▸ **Data to process**:
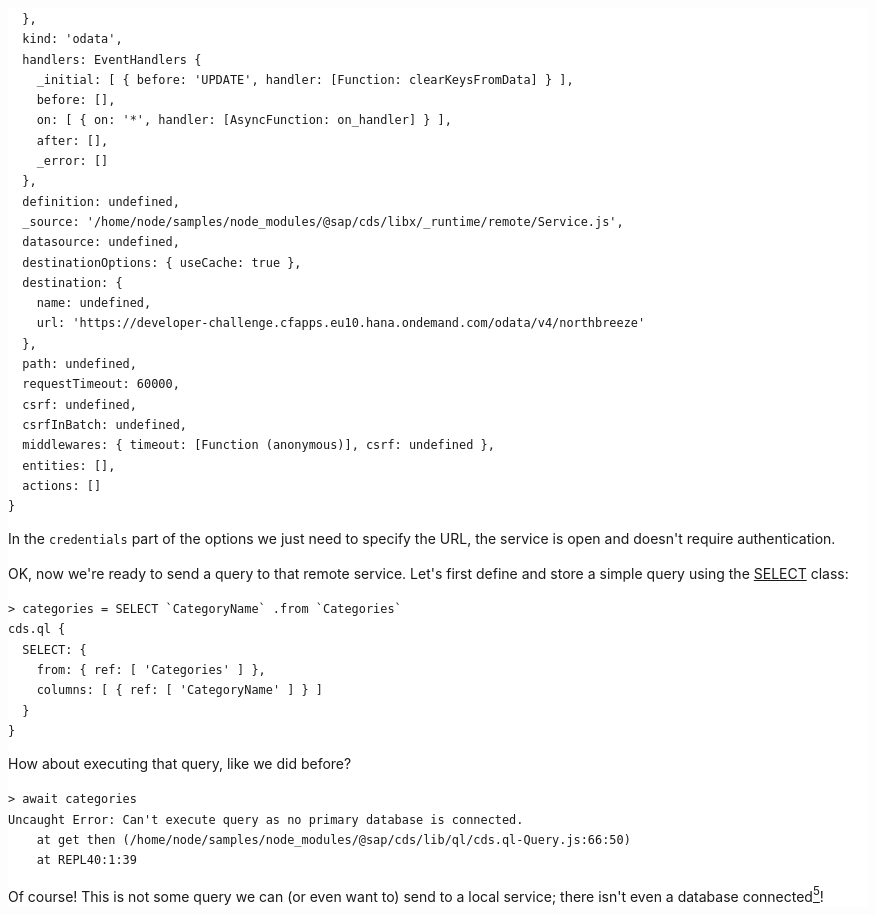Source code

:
 ```shell
  },
  kind: 'odata',
  handlers: EventHandlers {
    _initial: [ { before: 'UPDATE', handler: [Function: clearKeysFromData] } ],
    before: [],
    on: [ { on: '*', handler: [AsyncFunction: on_handler] } ],
    after: [],
    _error: []
  },
  definition: undefined,
  _source: '/home/node/samples/node_modules/@sap/cds/libx/_runtime/remote/Service.js',
  datasource: undefined,
  destinationOptions: { useCache: true },
  destination: {
    name: undefined,
    url: 'https://developer-challenge.cfapps.eu10.hana.ondemand.com/odata/v4/northbreeze'
  },
  path: undefined,
  requestTimeout: 60000,
  csrf: undefined,
  csrfInBatch: undefined,
  middlewares: { timeout: [Function (anonymous)], csrf: undefined },
  entities: [],
  actions: []
}
```

In the `credentials` part of the options we just need to specify the URL, the service is open and doesn't require authentication.

OK, now we're ready to send a query to that remote service. Let's first define and store a simple query using the [SELECT](https://cap.cloud.sap/docs/node.js/cds-ql#select) class:

```shell
> categories = SELECT `CategoryName` .from `Categories`
cds.ql {
  SELECT: {
    from: { ref: [ 'Categories' ] },
    columns: [ { ref: [ 'CategoryName' ] } ]
  }
}
```

How about executing that query, like we did before?

```shell
> await categories
Uncaught Error: Can't execute query as no primary database is connected.
    at get then (/home/node/samples/node_modules/@sap/cds/lib/ql/cds.ql-Query.js:66:50)
    at REPL40:1:39
```

Of course! This is not some query we can (or even want to) send to a local service; there isn't even a database connected[<sup>5</sup>](#footnote-5)!


  [Symbol(shapeMode)]: false,
  [Symbol(kCapture)]: false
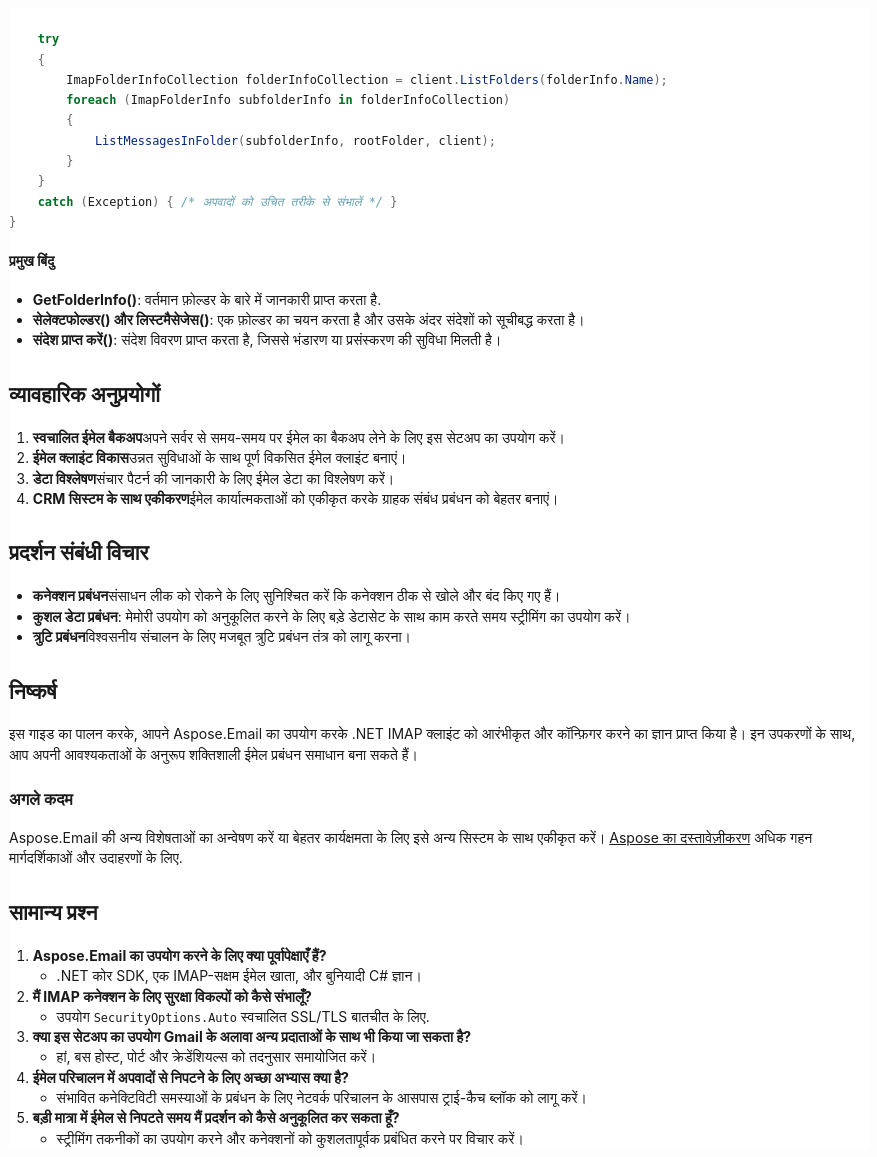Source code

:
```csharp

    try
    {
        ImapFolderInfoCollection folderInfoCollection = client.ListFolders(folderInfo.Name);
        foreach (ImapFolderInfo subfolderInfo in folderInfoCollection)
        {
            ListMessagesInFolder(subfolderInfo, rootFolder, client);
        }
    }
    catch (Exception) { /* अपवादों को उचित तरीके से संभालें */ }
}
```

#### प्रमुख बिंदु
- **GetFolderInfo()**: वर्तमान फ़ोल्डर के बारे में जानकारी प्राप्त करता है.
- **सेलेक्टफोल्डर() और लिस्टमैसेजेस()**: एक फ़ोल्डर का चयन करता है और उसके अंदर संदेशों को सूचीबद्ध करता है।
- **संदेश प्राप्त करें()**: संदेश विवरण प्राप्त करता है, जिससे भंडारण या प्रसंस्करण की सुविधा मिलती है।

## व्यावहारिक अनुप्रयोगों

1. **स्वचालित ईमेल बैकअप**अपने सर्वर से समय-समय पर ईमेल का बैकअप लेने के लिए इस सेटअप का उपयोग करें।
2. **ईमेल क्लाइंट विकास**उन्नत सुविधाओं के साथ पूर्ण विकसित ईमेल क्लाइंट बनाएं।
3. **डेटा विश्लेषण**संचार पैटर्न की जानकारी के लिए ईमेल डेटा का विश्लेषण करें।
4. **CRM सिस्टम के साथ एकीकरण**ईमेल कार्यात्मकताओं को एकीकृत करके ग्राहक संबंध प्रबंधन को बेहतर बनाएं।

## प्रदर्शन संबंधी विचार
- **कनेक्शन प्रबंधन**संसाधन लीक को रोकने के लिए सुनिश्चित करें कि कनेक्शन ठीक से खोले और बंद किए गए हैं।
- **कुशल डेटा प्रबंधन**: मेमोरी उपयोग को अनुकूलित करने के लिए बड़े डेटासेट के साथ काम करते समय स्ट्रीमिंग का उपयोग करें।
- **त्रुटि प्रबंधन**विश्वसनीय संचालन के लिए मजबूत त्रुटि प्रबंधन तंत्र को लागू करना।

## निष्कर्ष
इस गाइड का पालन करके, आपने Aspose.Email का उपयोग करके .NET IMAP क्लाइंट को आरंभीकृत और कॉन्फ़िगर करने का ज्ञान प्राप्त किया है। इन उपकरणों के साथ, आप अपनी आवश्यकताओं के अनुरूप शक्तिशाली ईमेल प्रबंधन समाधान बना सकते हैं।

### अगले कदम
Aspose.Email की अन्य विशेषताओं का अन्वेषण करें या बेहतर कार्यक्षमता के लिए इसे अन्य सिस्टम के साथ एकीकृत करें। [Aspose का दस्तावेज़ीकरण](https://reference.aspose.com/email/net/) अधिक गहन मार्गदर्शिकाओं और उदाहरणों के लिए.

## सामान्य प्रश्न
1. **Aspose.Email का उपयोग करने के लिए क्या पूर्वापेक्षाएँ हैं?**
   - .NET कोर SDK, एक IMAP-सक्षम ईमेल खाता, और बुनियादी C# ज्ञान।
2. **मैं IMAP कनेक्शन के लिए सुरक्षा विकल्पों को कैसे संभालूँ?**
   - उपयोग `SecurityOptions.Auto` स्वचालित SSL/TLS बातचीत के लिए.
3. **क्या इस सेटअप का उपयोग Gmail के अलावा अन्य प्रदाताओं के साथ भी किया जा सकता है?**
   - हां, बस होस्ट, पोर्ट और क्रेडेंशियल्स को तदनुसार समायोजित करें।
4. **ईमेल परिचालन में अपवादों से निपटने के लिए अच्छा अभ्यास क्या है?**
   - संभावित कनेक्टिविटी समस्याओं के प्रबंधन के लिए नेटवर्क परिचालन के आसपास ट्राई-कैच ब्लॉक को लागू करें।
5. **बड़ी मात्रा में ईमेल से निपटते समय मैं प्रदर्शन को कैसे अनुकूलित कर सकता हूँ?**
   - स्ट्रीमिंग तकनीकों का उपयोग करने और कनेक्शनों को कुशलतापूर्वक प्रबंधित करने पर विचार करें।
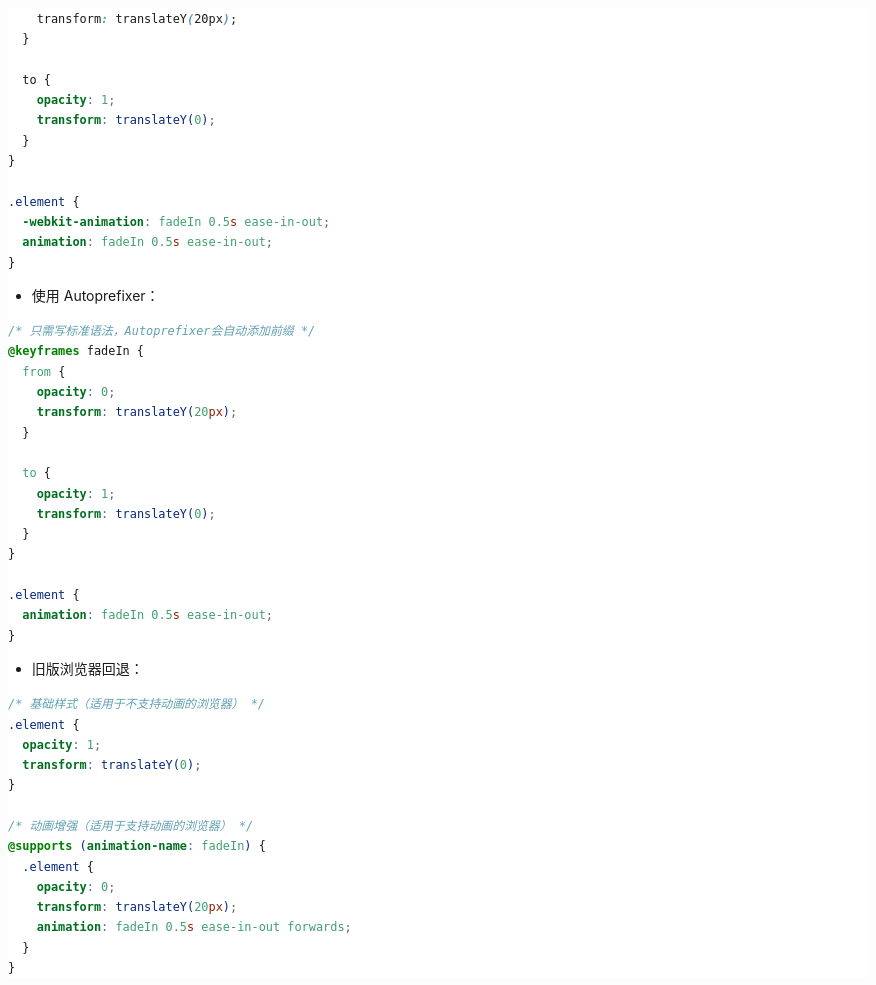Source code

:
 ```css
    transform: translateY(20px);
  }

  to {
    opacity: 1;
    transform: translateY(0);
  }
}

.element {
  -webkit-animation: fadeIn 0.5s ease-in-out;
  animation: fadeIn 0.5s ease-in-out;
}
```

- 使用 Autoprefixer：

```css
/* 只需写标准语法，Autoprefixer会自动添加前缀 */
@keyframes fadeIn {
  from {
    opacity: 0;
    transform: translateY(20px);
  }

  to {
    opacity: 1;
    transform: translateY(0);
  }
}

.element {
  animation: fadeIn 0.5s ease-in-out;
}
```

- 旧版浏览器回退：

```css
/* 基础样式（适用于不支持动画的浏览器） */
.element {
  opacity: 1;
  transform: translateY(0);
}

/* 动画增强（适用于支持动画的浏览器） */
@supports (animation-name: fadeIn) {
  .element {
    opacity: 0;
    transform: translateY(20px);
    animation: fadeIn 0.5s ease-in-out forwards;
  }
}
```
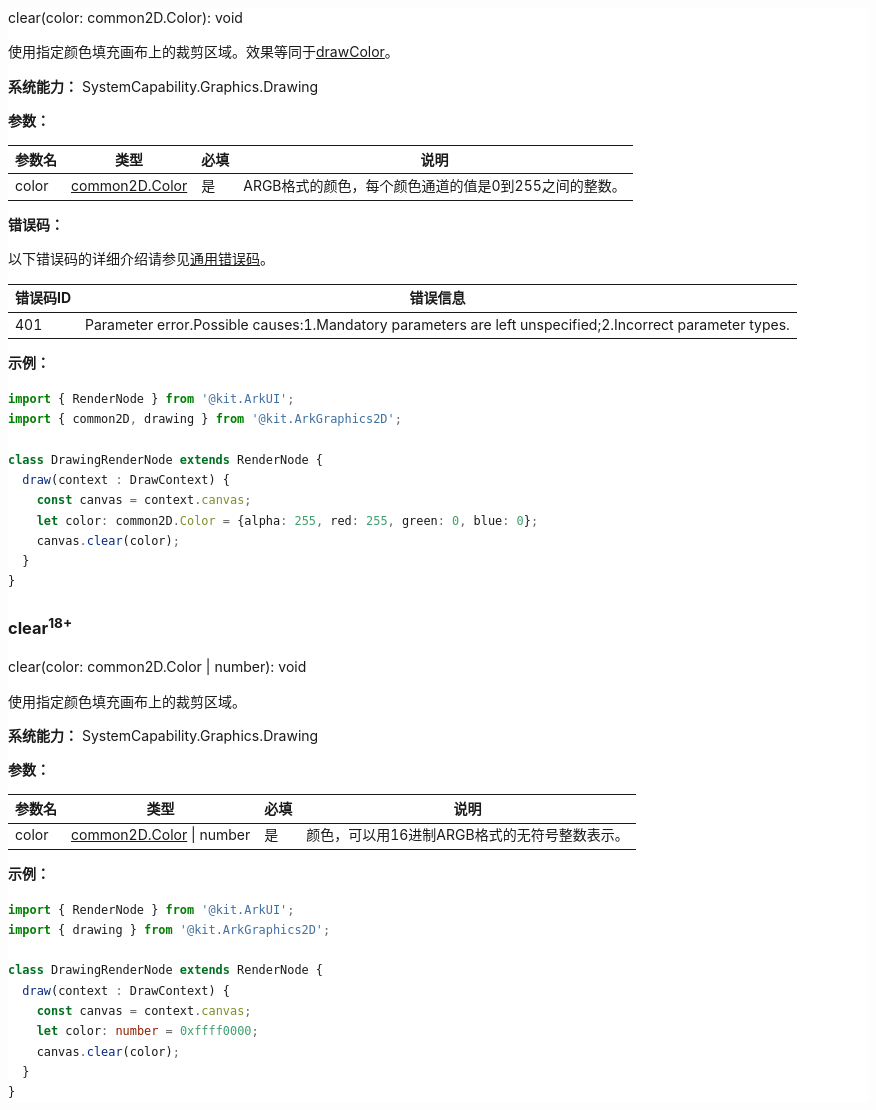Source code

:clear(color: common2D.Color): void

使用指定颜色填充画布上的裁剪区域。效果等同于[drawColor](#drawcolor)。

**系统能力：** SystemCapability.Graphics.Drawing

**参数：**

| 参数名    | 类型                                                 | 必填 | 说明                             |
| --------- | ---------------------------------------------------- | ---- | -------------------------------- |
| color     | [common2D.Color](js-apis-graphics-common2D.md#color) | 是   | ARGB格式的颜色，每个颜色通道的值是0到255之间的整数。      |

**错误码：**

以下错误码的详细介绍请参见[通用错误码](../errorcode-universal.md)。

| 错误码ID | 错误信息 |
| ------- | --------------------------------------------|
| 401 | Parameter error.Possible causes:1.Mandatory parameters are left unspecified;2.Incorrect parameter types. |

**示例：**

```ts
import { RenderNode } from '@kit.ArkUI';
import { common2D, drawing } from '@kit.ArkGraphics2D';

class DrawingRenderNode extends RenderNode {
  draw(context : DrawContext) {
    const canvas = context.canvas;
    let color: common2D.Color = {alpha: 255, red: 255, green: 0, blue: 0};
    canvas.clear(color);
  }
}
```

### clear<sup>18+</sup>

clear(color: common2D.Color | number): void

使用指定颜色填充画布上的裁剪区域。

**系统能力：** SystemCapability.Graphics.Drawing

**参数：**

| 参数名    | 类型                                                 | 必填 | 说明                             |
| --------- | ---------------------------------------------------- | ---- | -------------------------------- |
| color     | [common2D.Color](js-apis-graphics-common2D.md#color) \| number| 是   | 颜色，可以用16进制ARGB格式的无符号整数表示。  |

**示例：**

```ts
import { RenderNode } from '@kit.ArkUI';
import { drawing } from '@kit.ArkGraphics2D';

class DrawingRenderNode extends RenderNode {
  draw(context : DrawContext) {
    const canvas = context.canvas;
    let color: number = 0xffff0000;
    canvas.clear(color);
  }
}
```
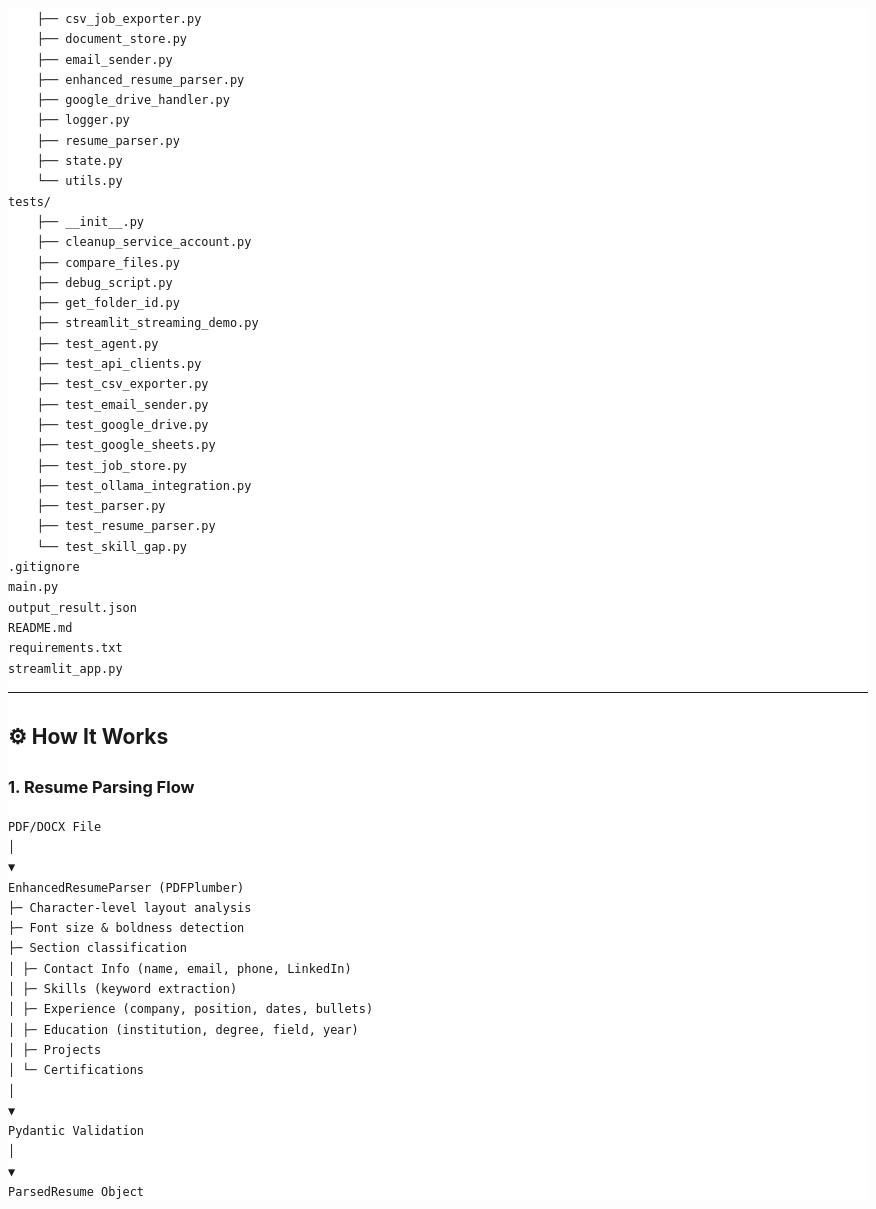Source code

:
 ```
    ├── csv_job_exporter.py
    ├── document_store.py
    ├── email_sender.py
    ├── enhanced_resume_parser.py
    ├── google_drive_handler.py
    ├── logger.py
    ├── resume_parser.py
    ├── state.py
    └── utils.py
tests/
    ├── __init__.py
    ├── cleanup_service_account.py
    ├── compare_files.py
    ├── debug_script.py
    ├── get_folder_id.py
    ├── streamlit_streaming_demo.py
    ├── test_agent.py
    ├── test_api_clients.py
    ├── test_csv_exporter.py
    ├── test_email_sender.py
    ├── test_google_drive.py
    ├── test_google_sheets.py
    ├── test_job_store.py
    ├── test_ollama_integration.py
    ├── test_parser.py
    ├── test_resume_parser.py
    └── test_skill_gap.py
.gitignore
main.py
output_result.json
README.md
requirements.txt
streamlit_app.py
```


---

## ⚙️ How It Works

### 1. Resume Parsing Flow

```
PDF/DOCX File
│
▼
EnhancedResumeParser (PDFPlumber)
├─ Character-level layout analysis
├─ Font size & boldness detection
├─ Section classification
│ ├─ Contact Info (name, email, phone, LinkedIn)
│ ├─ Skills (keyword extraction)
│ ├─ Experience (company, position, dates, bullets)
│ ├─ Education (institution, degree, field, year)
│ ├─ Projects
│ └─ Certifications
│
▼
Pydantic Validation
│
▼
ParsedResume Object
```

▸ **What the exercise asks**:
Copy every line above that holds the word "SELECT".

▸ **Solution for this task**:
OK, now we're ready to send a query to that remote service. Let's first define and store a simple query using the [SELECT](https://cap.cloud.sap/docs/node.js/cds-ql#select) class:
> categories = SELECT `CategoryName` .from `Categories`
  SELECT: {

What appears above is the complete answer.